Currently, 17 students are employed at CSSS, which is led by Reverend Donna Hughes.  At the conclusion of the previous academic year, many of these students approached Hughes to propose the idea of changing the name of the center.  They believed that including “Religious Life” directly in the title of a center that offered so many other valuable services had a negative connotation of exclusivity, and was not appearing as a center that every student could utilize. 

“Change was based on the idea that the office wanted to be more inclusive and that the word ‘religion’ often pulled people away. Therefore by using the word ‘spirituality,’ more people would feel more included,” Carol Fadalla ’18, a CSSS student employee in the Community Service Projects office, said.

After much discussion about how to create a new name that was both inviting and conveyed the values and services of the center, Hughes and the students settled on CSSS.  All of the students were on board with this new name and what it represented.

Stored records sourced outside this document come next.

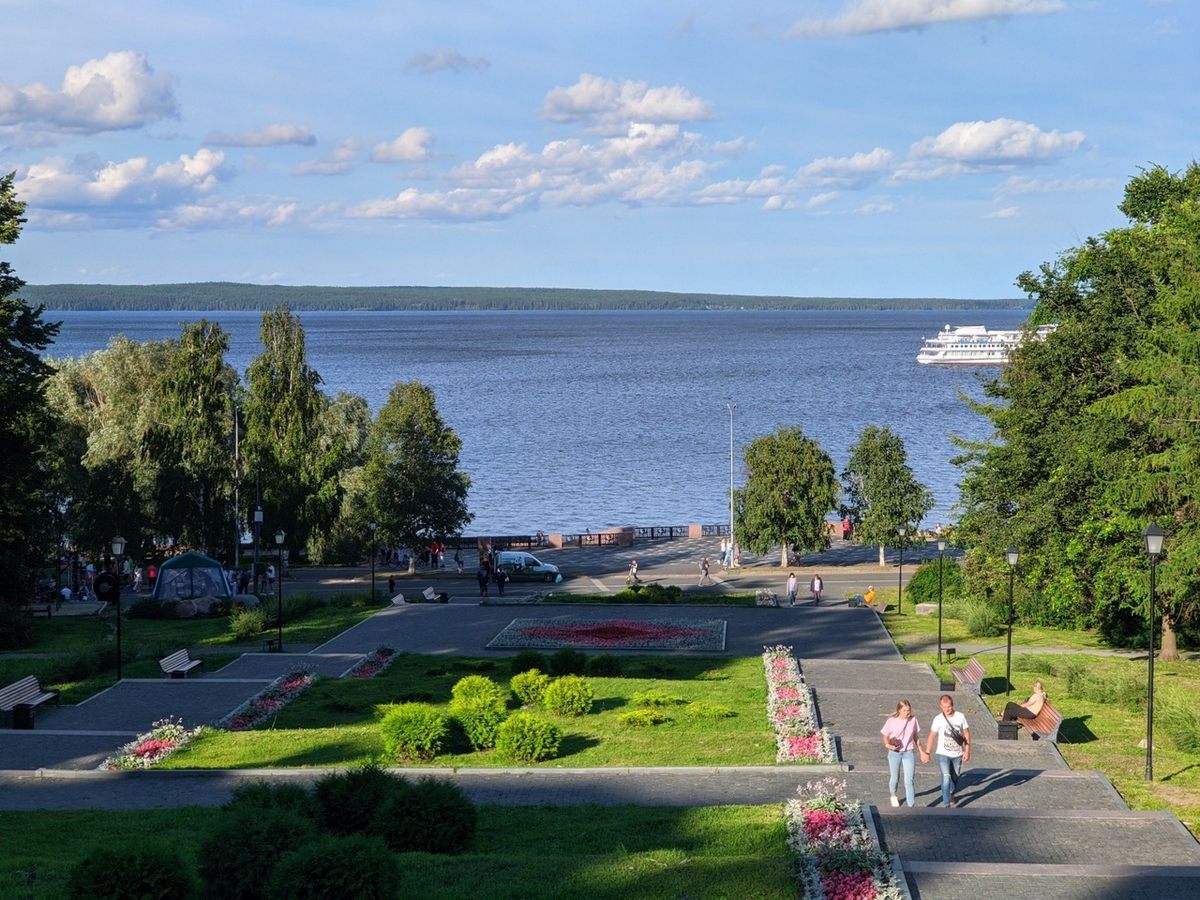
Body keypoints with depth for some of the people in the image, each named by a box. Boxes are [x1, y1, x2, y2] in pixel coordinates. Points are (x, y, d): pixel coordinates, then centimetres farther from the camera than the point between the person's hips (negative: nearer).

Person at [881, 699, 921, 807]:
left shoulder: (913, 720, -4)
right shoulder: (891, 721, -10)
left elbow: (916, 736, 9)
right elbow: (885, 736, -1)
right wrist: (888, 745, -21)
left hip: (909, 753, 0)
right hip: (894, 753, 0)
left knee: (909, 780, -7)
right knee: (894, 778, 15)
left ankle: (911, 805, -5)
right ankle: (893, 796, 45)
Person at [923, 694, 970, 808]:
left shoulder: (960, 717, -5)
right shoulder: (938, 719, -10)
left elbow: (966, 734, 1)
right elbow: (932, 736, -4)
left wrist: (967, 751, -2)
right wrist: (927, 753, -5)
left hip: (958, 754, 3)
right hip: (943, 754, -3)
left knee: (955, 777, 18)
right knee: (946, 777, -15)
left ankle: (951, 795, 46)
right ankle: (946, 805, -13)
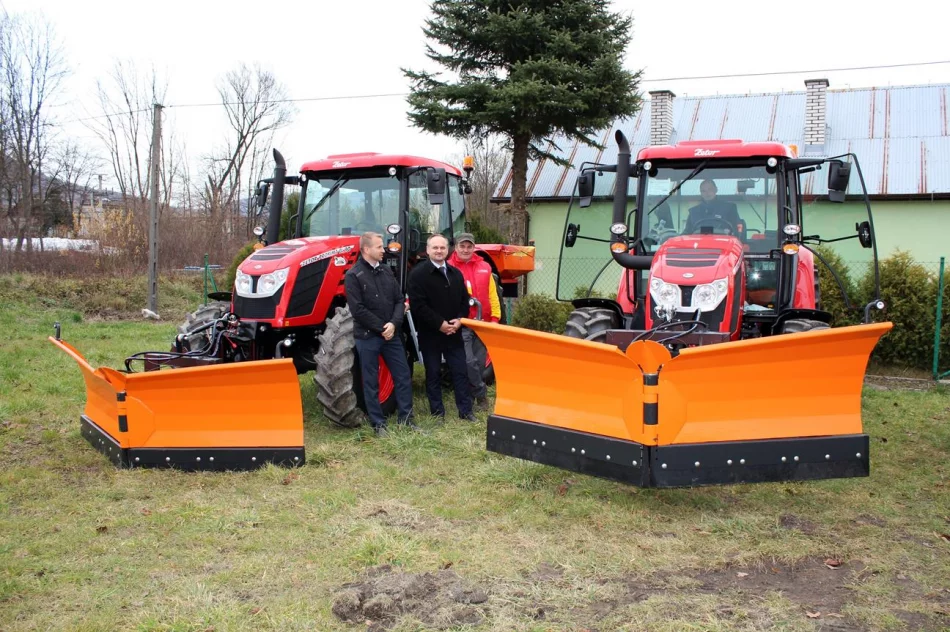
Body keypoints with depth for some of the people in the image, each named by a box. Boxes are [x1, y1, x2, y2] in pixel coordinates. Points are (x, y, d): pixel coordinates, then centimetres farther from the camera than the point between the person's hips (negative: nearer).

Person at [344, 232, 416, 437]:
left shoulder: (386, 271, 8)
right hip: (367, 336, -5)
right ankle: (378, 423, 13)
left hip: (391, 334, 6)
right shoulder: (353, 275, -9)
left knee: (403, 376, 8)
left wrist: (393, 324, -10)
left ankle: (405, 417, 19)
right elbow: (358, 309, -15)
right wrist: (381, 327, -15)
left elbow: (399, 300, 6)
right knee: (371, 381, 4)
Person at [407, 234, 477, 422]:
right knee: (433, 374, 7)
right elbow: (417, 305, -17)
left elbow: (464, 300, 14)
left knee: (460, 372, 7)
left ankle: (465, 410, 15)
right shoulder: (418, 273, -10)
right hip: (430, 333, -5)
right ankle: (437, 412, 16)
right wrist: (439, 324, -18)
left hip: (454, 332, 5)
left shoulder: (456, 273, 10)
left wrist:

“Social justice drives my spirituality and [service]. I think our name better represents our work and is more inclusive,” Sydney Cross ’15 of the CSSS Religious Life office said.

Hughes also believed that the center should further emphasize social justice because of its central importance to many of the programs that CSSS has to offer Dickinsonians, ranging from discussions about poverty and homelessness, to awareness about race relations, and the work that the center does to bring to light and to inspire change on campus, in our communities and even abroad. 

Lisa Teitelbaum ’17, an employee of the Community Service Projects office, expanded on the need for the name change.

“We felt that broadening the name would better reflect the variety of services offered through the center,” Teitelbaum said. “Regarding the addition of the social justice aspect, we believe social justice is a key facet of both community service work and religious teachings.”

With this new name and reinforced mission, CSSS made sure that they were recognized at the beginning of the school year, setting up tables and booths for events, such as activities fair, and organizing events for first years during orientation week. 

“We really tried to launch the new name,” Hughes said, discussing the pens, bags and pamphlets that were ubiquitous during the first week.  The center is now known for its emphasis on the color orange, particularly because it distributed bright orange drawstring bags with the center’s logo and information about their mission and their values to the first years. 

CSSS chose the color orange to represent the center because its psychologically uplifting effect appropriately  indicates the happiness, service and acceptance for which the center stands.